▶ **Instructions to follow**
Could you continue the transcript below, a conversation about dissonance, opposing ideas and feedback loops, starting right after its last line about an amplifier for speakers?

▶ **Excerpt to read**
#####

It's not about who said it, it's about, I'm asking you about the premise, the idea.
Imagination, the open-mindedness, imagination, another friend of mine... The ability to imagine.
Oh, I mean, that requires an open mind.
And a friend of mine has this quote that I steal all the time.
He says, the best thinkers are those that are able to hold two contradictory opposing thoughts in their mind at the same time and be comfortable with it.
I have no problem with that.
However, I do know that our controllers, which I believe exist, that's exactly the premise they use by which to control people.
They throw out two opposites, like I was saying, and that's what puts everyone in this state of confusion that you're actually referring to in your sort of meta-war sort of synopsis, right?
Well, as part of too much information, when you create dissonance, any sort of cognitive dissonance creates... you fall back to an initial bias condition.
But the dissonance is what messes people up, because it requires an awful lot of electrical energy in your brain to sort it out.
And it becomes very tiring.
Well, I understand what they are from a linguistic standpoint, yes.
synthesis.
Well, I understand what they are from a linguistic standpoint, yes.
Okay, but that's actually the way you do it.
That's the method.
Okay.
So, thesis, those are opposites, you know, a premise, the anti-premise, and then some kind of...
And one would say that war is actually just that.
The war is the combustion of the two together that will rely or result in a synthesis, right?
Okay, yeah, that's not my area of expertise.
I understand, but this is just a model for understanding how these union of opposites, having this dissonance, can be solved and understood.
Yeah, the way that we look at it is from what we call feedback loops.
Okay.
You know what an amplifier is, right?
Yes.
An amplifier for your Speakers.

#####

▶ **Input data**
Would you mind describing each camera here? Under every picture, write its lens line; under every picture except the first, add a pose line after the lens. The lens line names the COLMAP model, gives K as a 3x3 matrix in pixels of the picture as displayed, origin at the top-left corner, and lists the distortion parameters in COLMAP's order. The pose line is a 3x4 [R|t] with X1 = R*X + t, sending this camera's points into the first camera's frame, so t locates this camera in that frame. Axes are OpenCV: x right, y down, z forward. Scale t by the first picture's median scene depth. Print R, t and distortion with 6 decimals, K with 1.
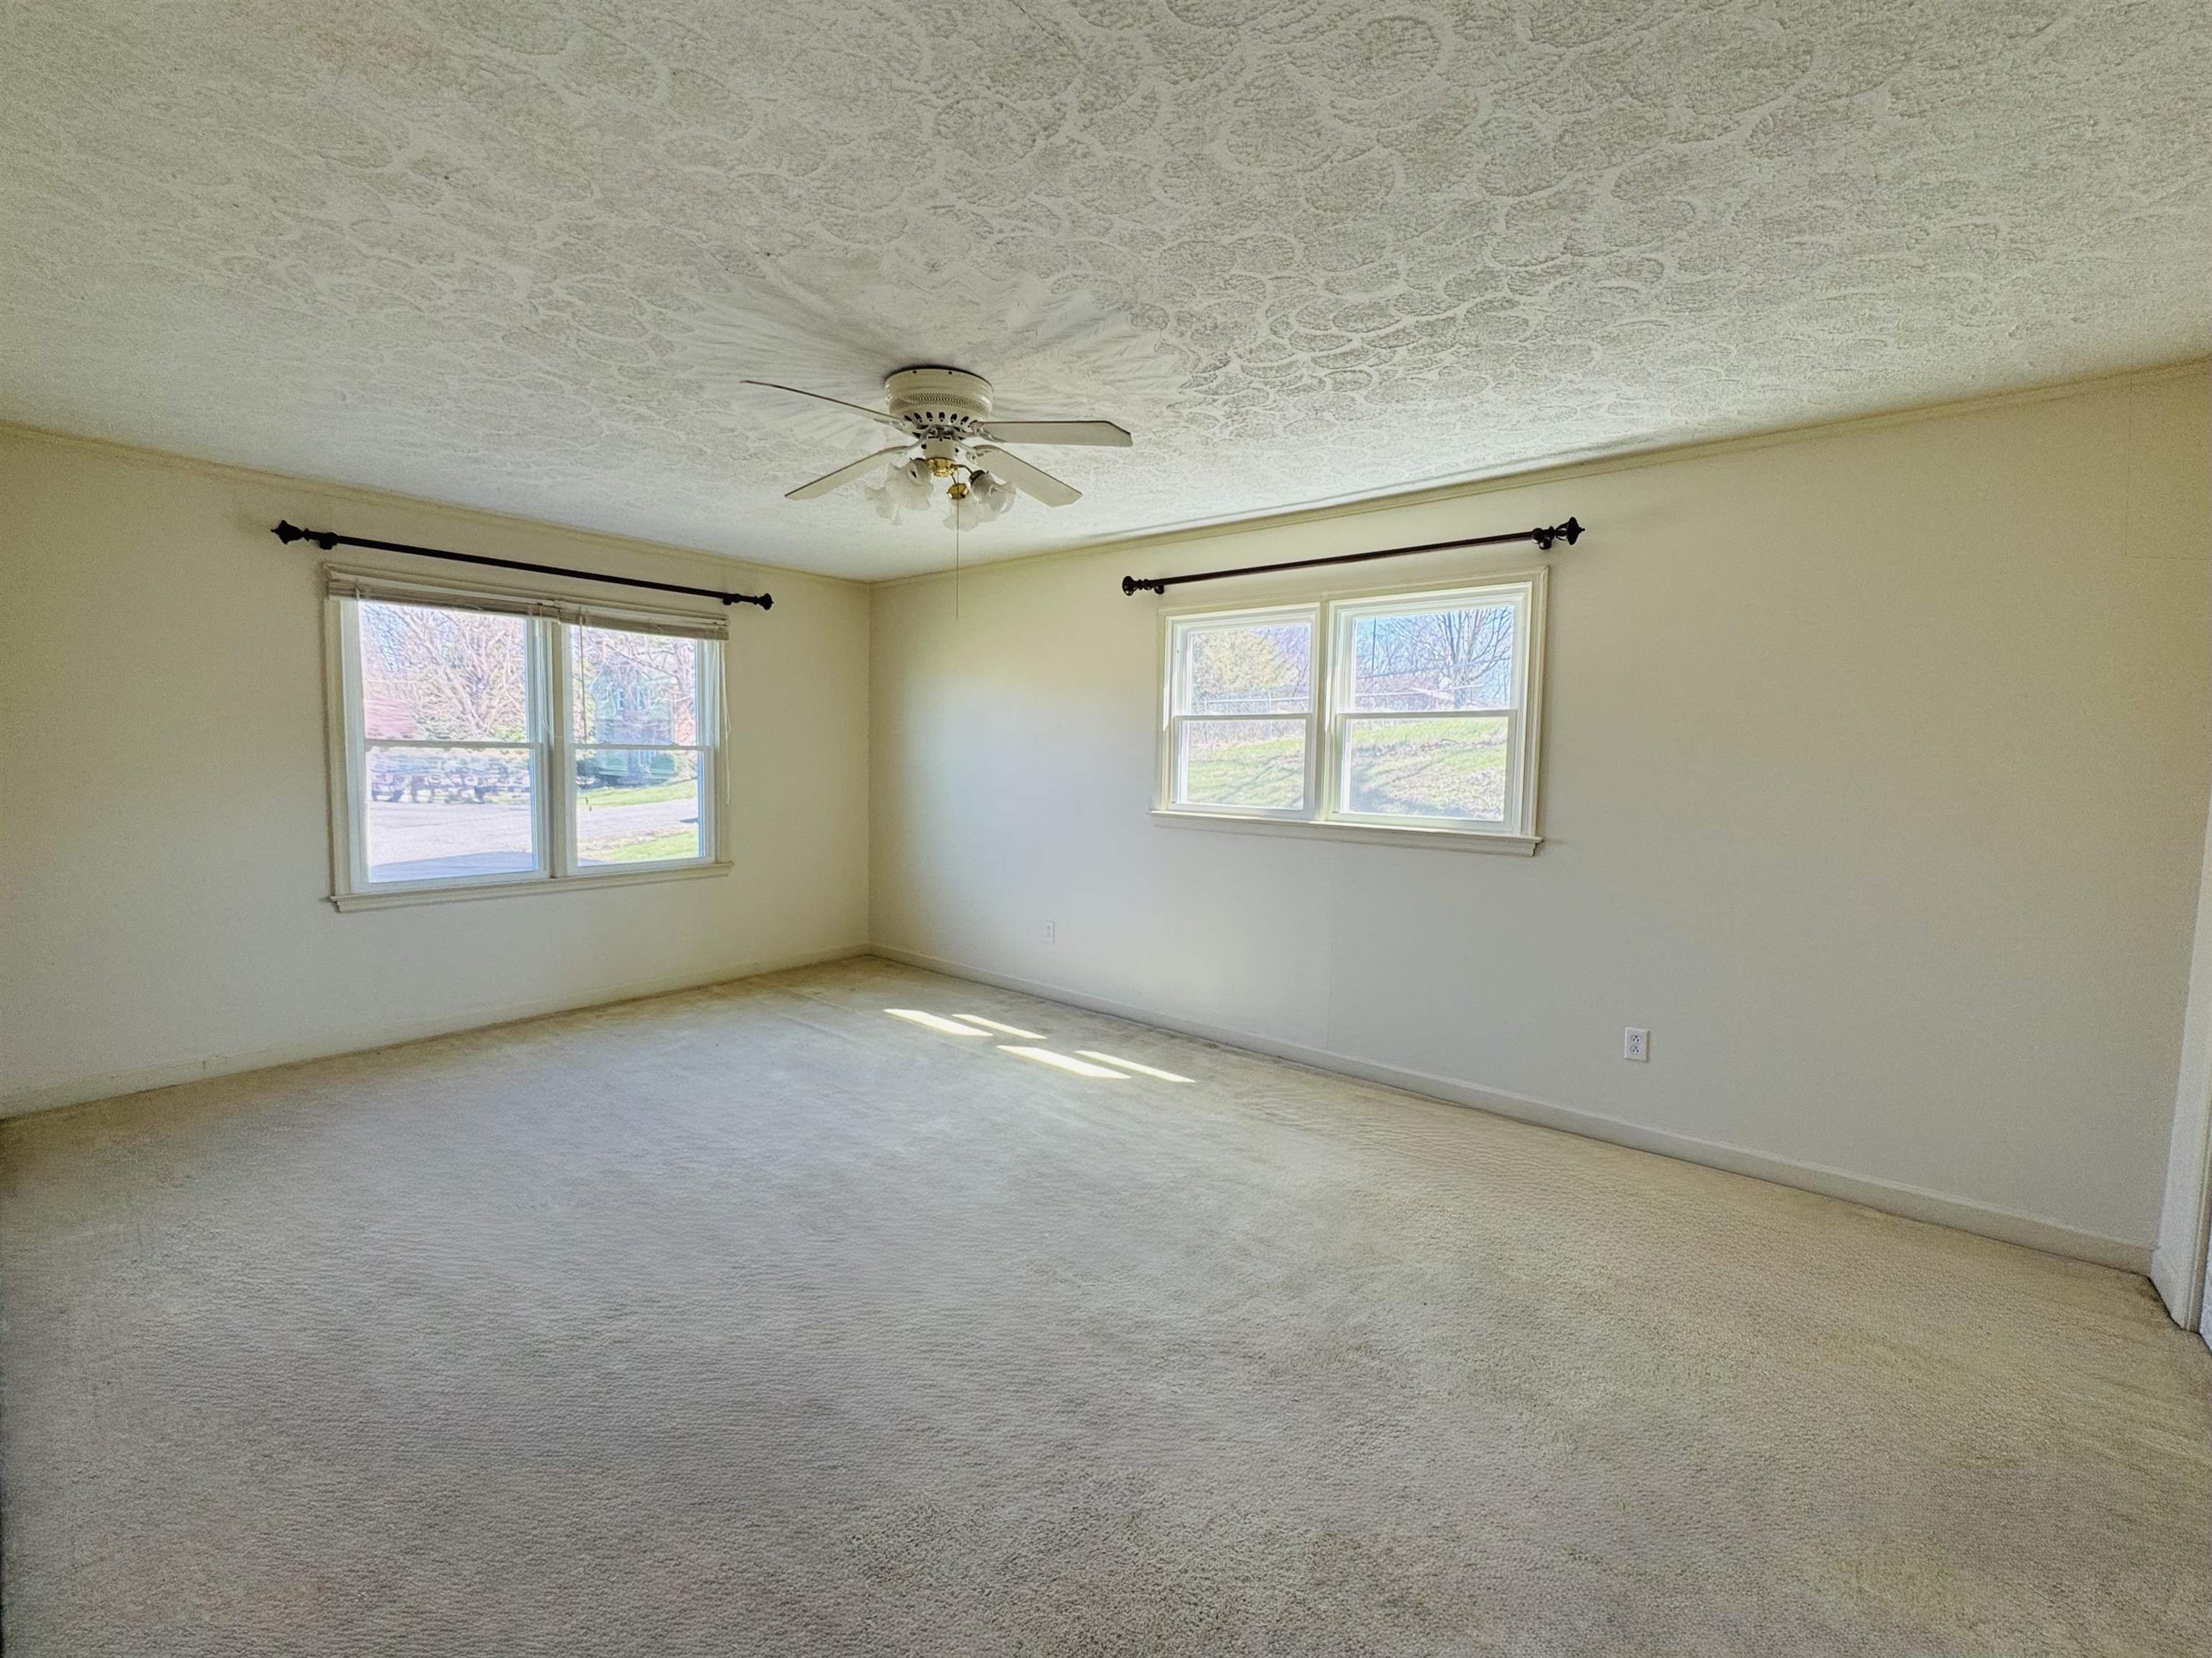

#####

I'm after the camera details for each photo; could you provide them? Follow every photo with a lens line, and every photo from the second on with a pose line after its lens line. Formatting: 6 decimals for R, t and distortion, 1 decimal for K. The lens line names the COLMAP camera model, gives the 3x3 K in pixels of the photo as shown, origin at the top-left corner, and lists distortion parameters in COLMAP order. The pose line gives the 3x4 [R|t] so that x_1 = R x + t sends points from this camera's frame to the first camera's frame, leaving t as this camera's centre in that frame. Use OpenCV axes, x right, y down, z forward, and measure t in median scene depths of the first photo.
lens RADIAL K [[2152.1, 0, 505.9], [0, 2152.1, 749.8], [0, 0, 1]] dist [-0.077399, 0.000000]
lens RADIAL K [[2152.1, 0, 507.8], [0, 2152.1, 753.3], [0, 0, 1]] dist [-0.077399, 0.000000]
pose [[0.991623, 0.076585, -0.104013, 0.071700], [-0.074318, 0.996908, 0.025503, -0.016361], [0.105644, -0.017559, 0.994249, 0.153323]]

#####

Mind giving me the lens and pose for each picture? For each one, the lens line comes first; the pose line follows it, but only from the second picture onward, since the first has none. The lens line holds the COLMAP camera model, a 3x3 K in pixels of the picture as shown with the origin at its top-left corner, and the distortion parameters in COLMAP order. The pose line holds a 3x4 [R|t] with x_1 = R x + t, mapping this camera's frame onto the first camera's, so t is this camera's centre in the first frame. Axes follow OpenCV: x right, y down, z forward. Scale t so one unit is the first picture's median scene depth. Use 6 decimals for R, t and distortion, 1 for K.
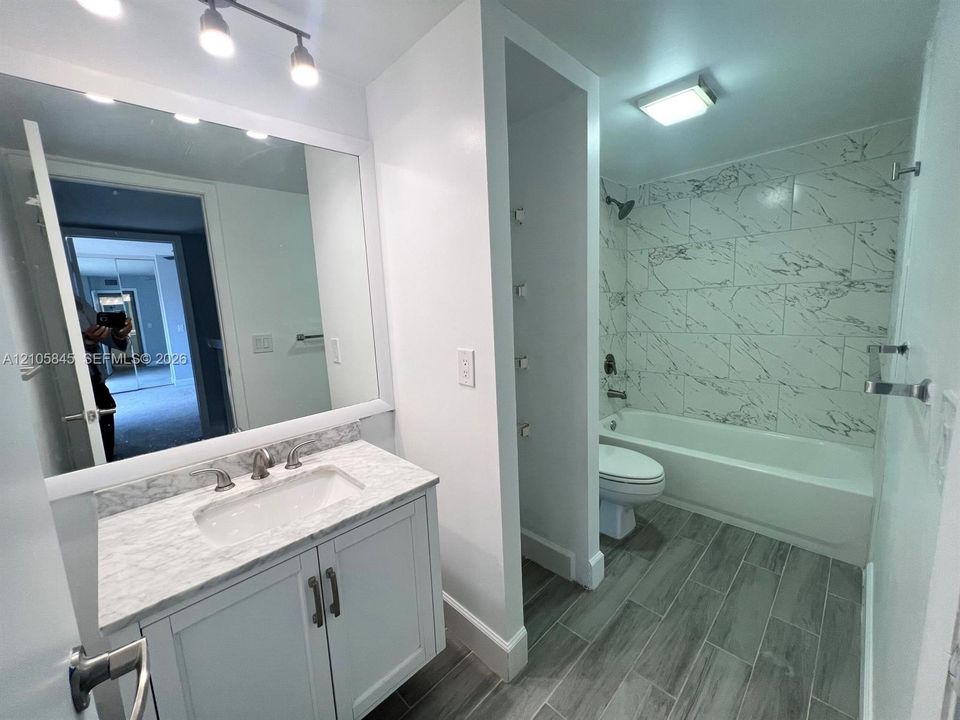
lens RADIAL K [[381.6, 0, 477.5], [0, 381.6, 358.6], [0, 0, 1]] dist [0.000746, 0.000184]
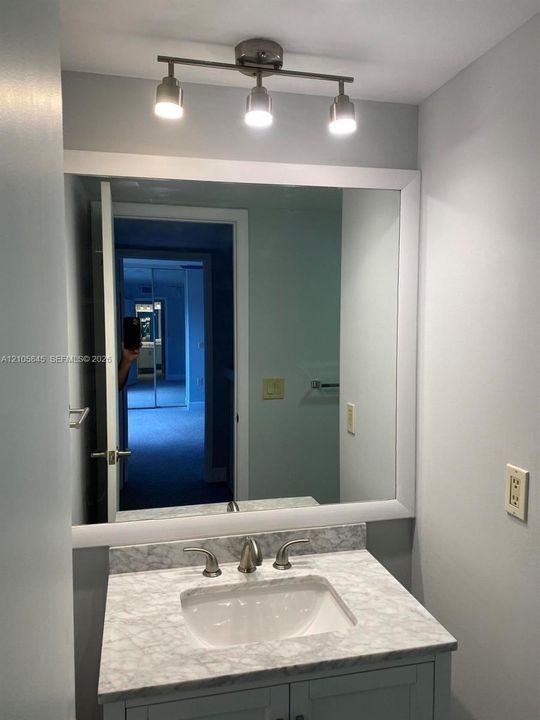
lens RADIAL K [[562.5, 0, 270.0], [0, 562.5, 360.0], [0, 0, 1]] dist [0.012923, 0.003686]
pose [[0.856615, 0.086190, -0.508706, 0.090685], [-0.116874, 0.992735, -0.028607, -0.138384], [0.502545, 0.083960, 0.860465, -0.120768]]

#####

▶ **The answer**
Right.
And you have a knob that goes all the way down to zero, right?
Yes.
Doesn't go to zero.
It goes to almost zero, not quite.
Now inside of that amplifier there is a circuit called a feedback controller that you have no control over because if that did not exist the system would blow itself up!
And you may recall this now from the 1770s.
A thing called a governor on a steam engine when they were learning how to build trains.
You know the phrase, balls to the wall, right?
Yeah.
All right.
Balls to the wall comes from a steam engine, a governor, to keep the engine from going too fast.
So what it is, is from the engine crank thing that goes to the wheels, they had another little thing that came up into a pipe that spun.
And on that spinner were two prongs with big balls on the end of it.
And when those balls, they put a container on top of it, when those balls connected and started talking to the wall and hit the wall, balls to the wall, the engine could go no faster.
That's a feedback loop in order to control the system.
So yes, you're going to always have some balance of thesis and antithesis.
It's always going to be there.
But the likelihood of it sitting in the middle for any extended period of time is nigh on impossible.
Sure, but what you're in essence trying to build is some kind of system like that for the mind, is that right?
The mind has it already built in.
Okay, so what are we worried about?
We haven't strengthened it.
We have not made it strong enough.
Okay.
And the way you do it is by playing some game.
The game, again, this is all in the book.
All in the book.
There have been, to the best of my knowledge, over four million experiments done on this that were done initially.
There was work from Holland, Some European stuff, and the UK, and the experiments that they've been doing of showing how much better resilience to BS and all the other kind of crap, non-evidence-based... Science doesn't care about your opinion.
Doesn't care.
Doesn't care what you think, because it's meaningless.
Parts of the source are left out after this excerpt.